» TASK
Copy the lines from the one holding "phylum: Chordata" through the last line, both included, and change "common name" to "vernacular name" while leaving everything else as it is.

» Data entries
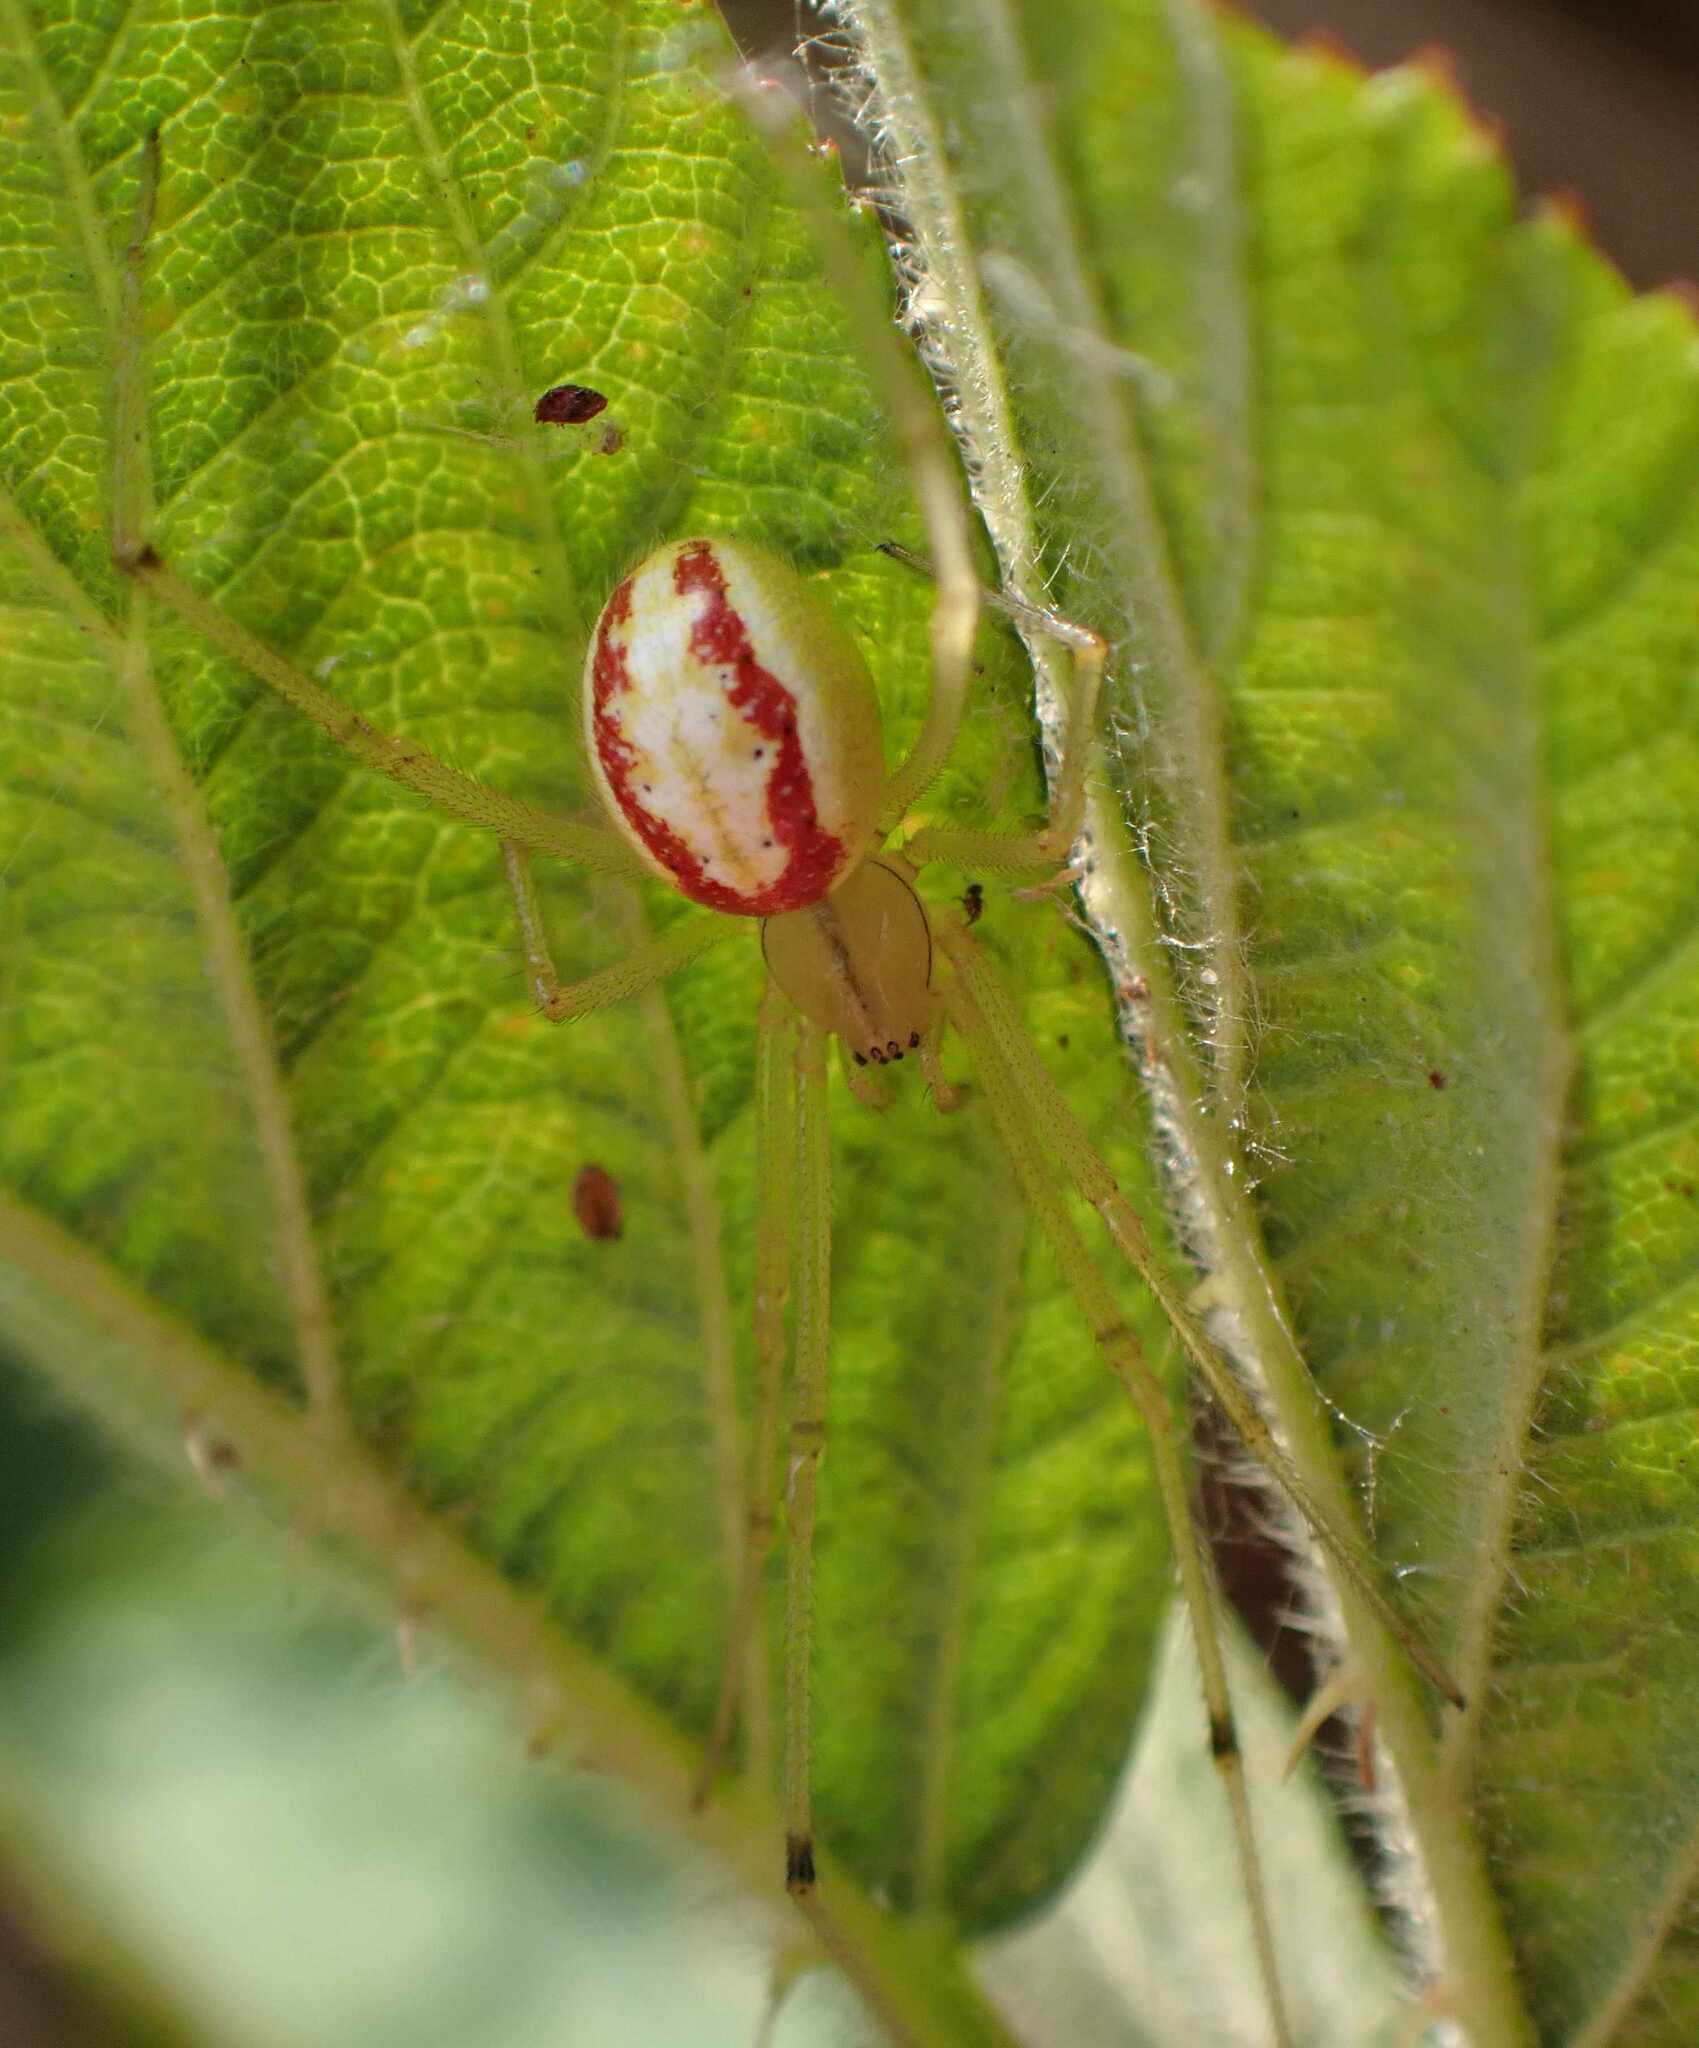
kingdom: Animalia
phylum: Arthropoda
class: Arachnida
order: Araneae
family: Theridiidae
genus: Enoplognatha
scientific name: Enoplognatha
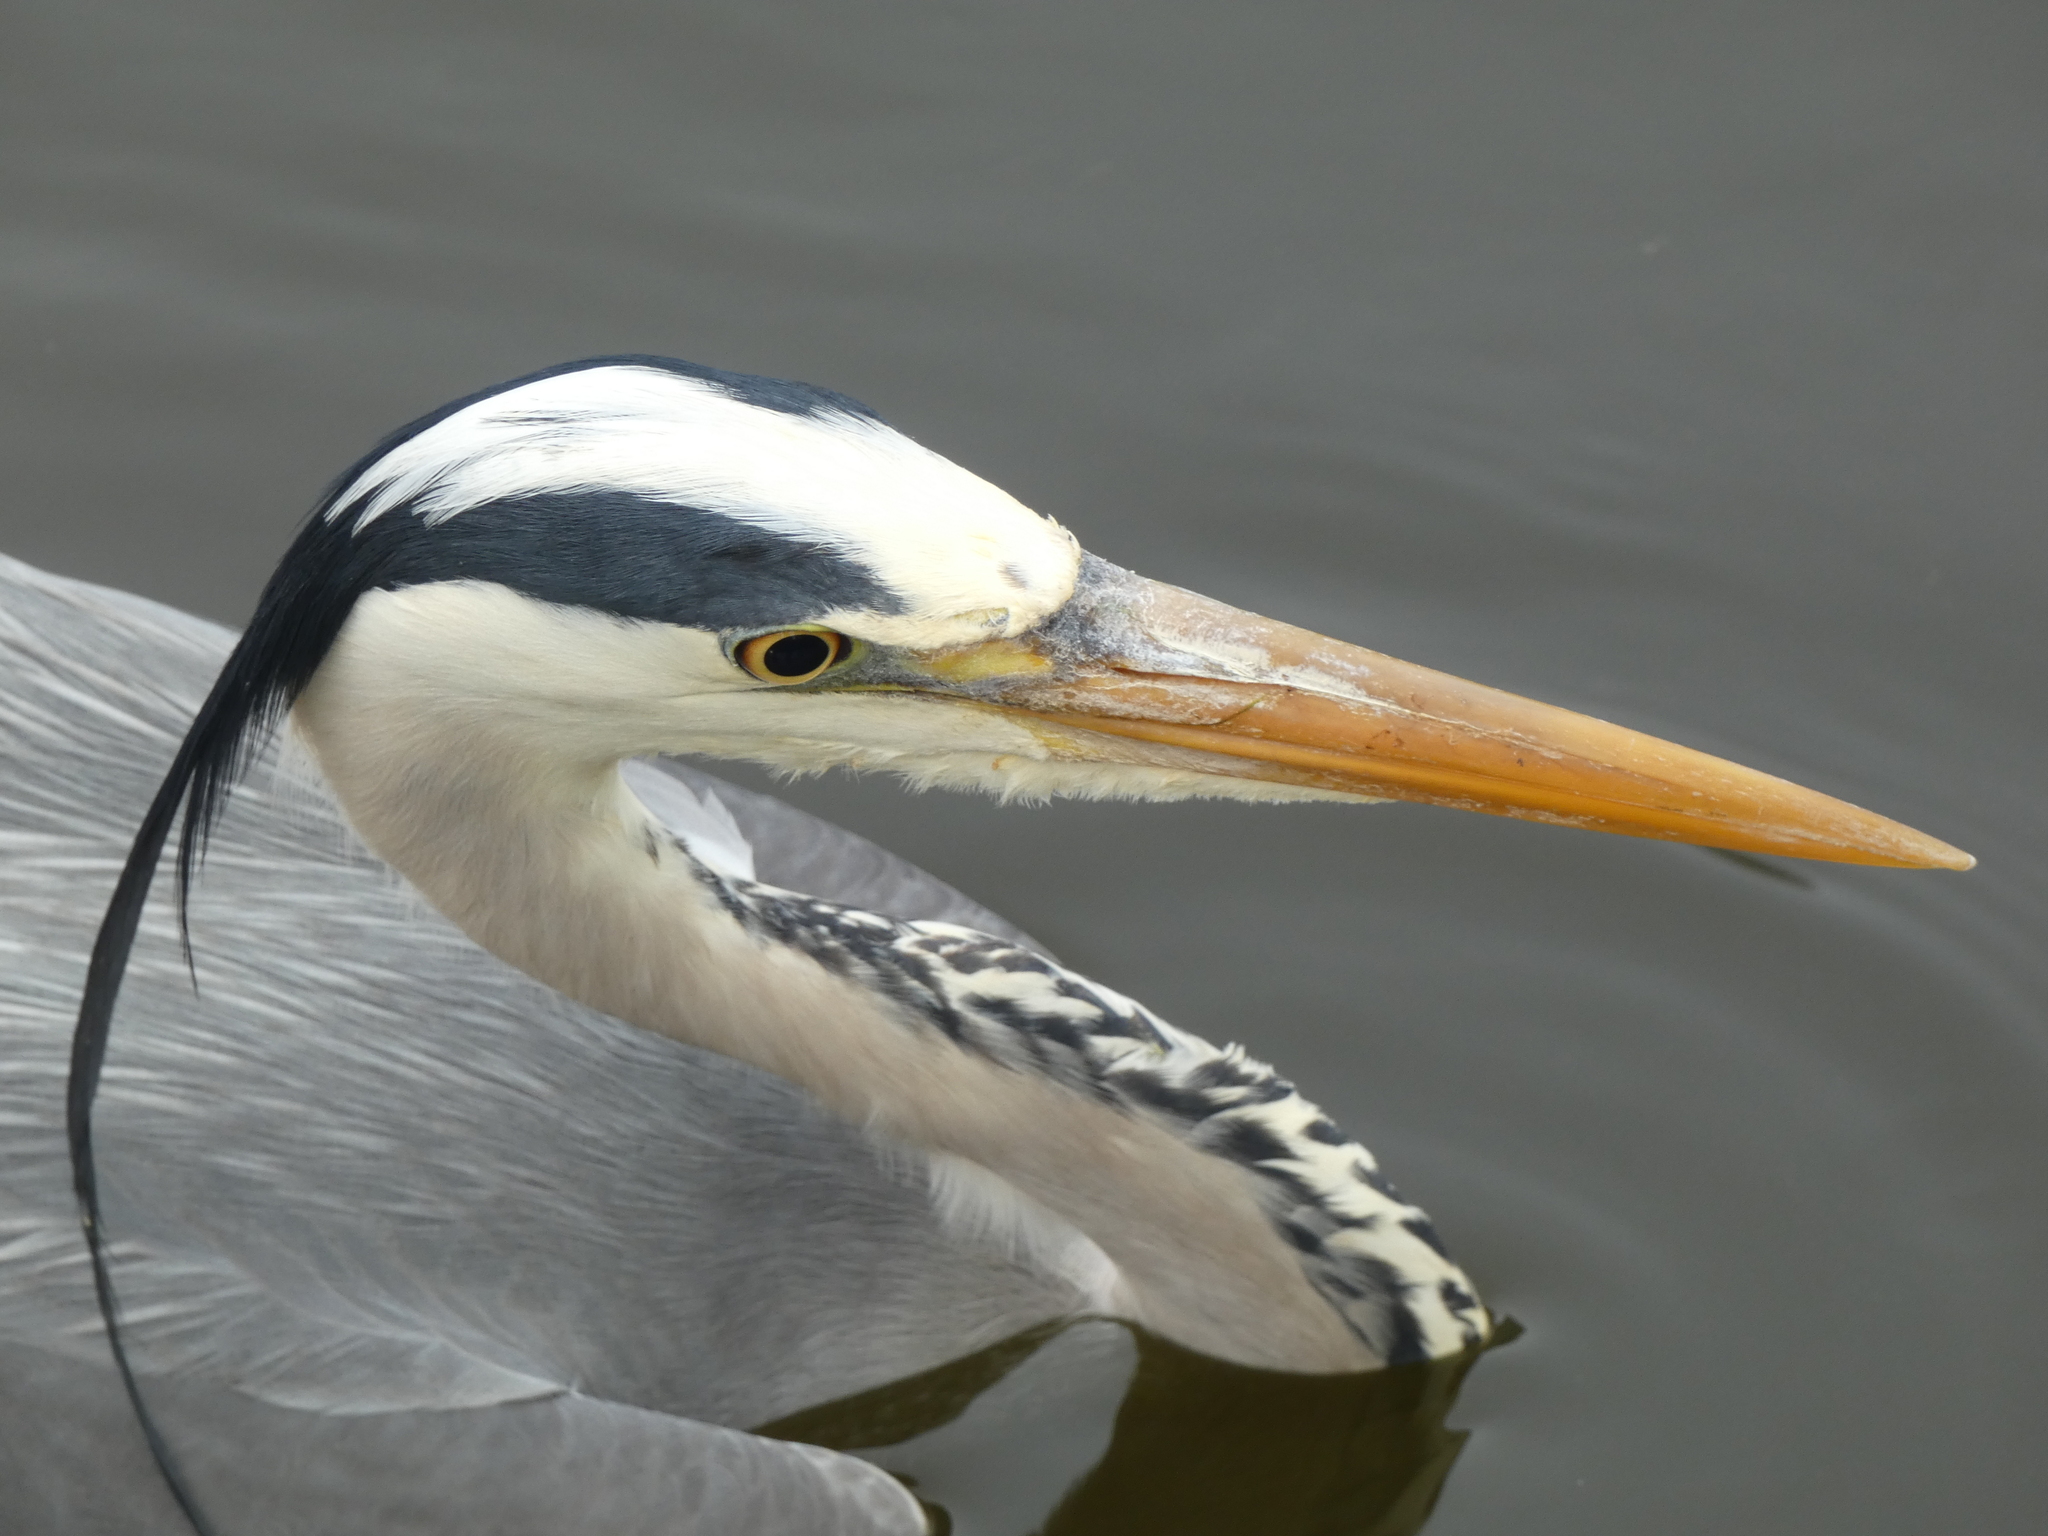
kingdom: Animalia
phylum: Chordata
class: Aves
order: Pelecaniformes
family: Ardeidae
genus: Ardea
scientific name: Ardea cinerea
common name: Grey heron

» RIGHT ANSWER
phylum: Chordata
class: Aves
order: Pelecaniformes
family: Ardeidae
genus: Ardea
scientific name: Ardea cinerea
vernacular name: Grey heron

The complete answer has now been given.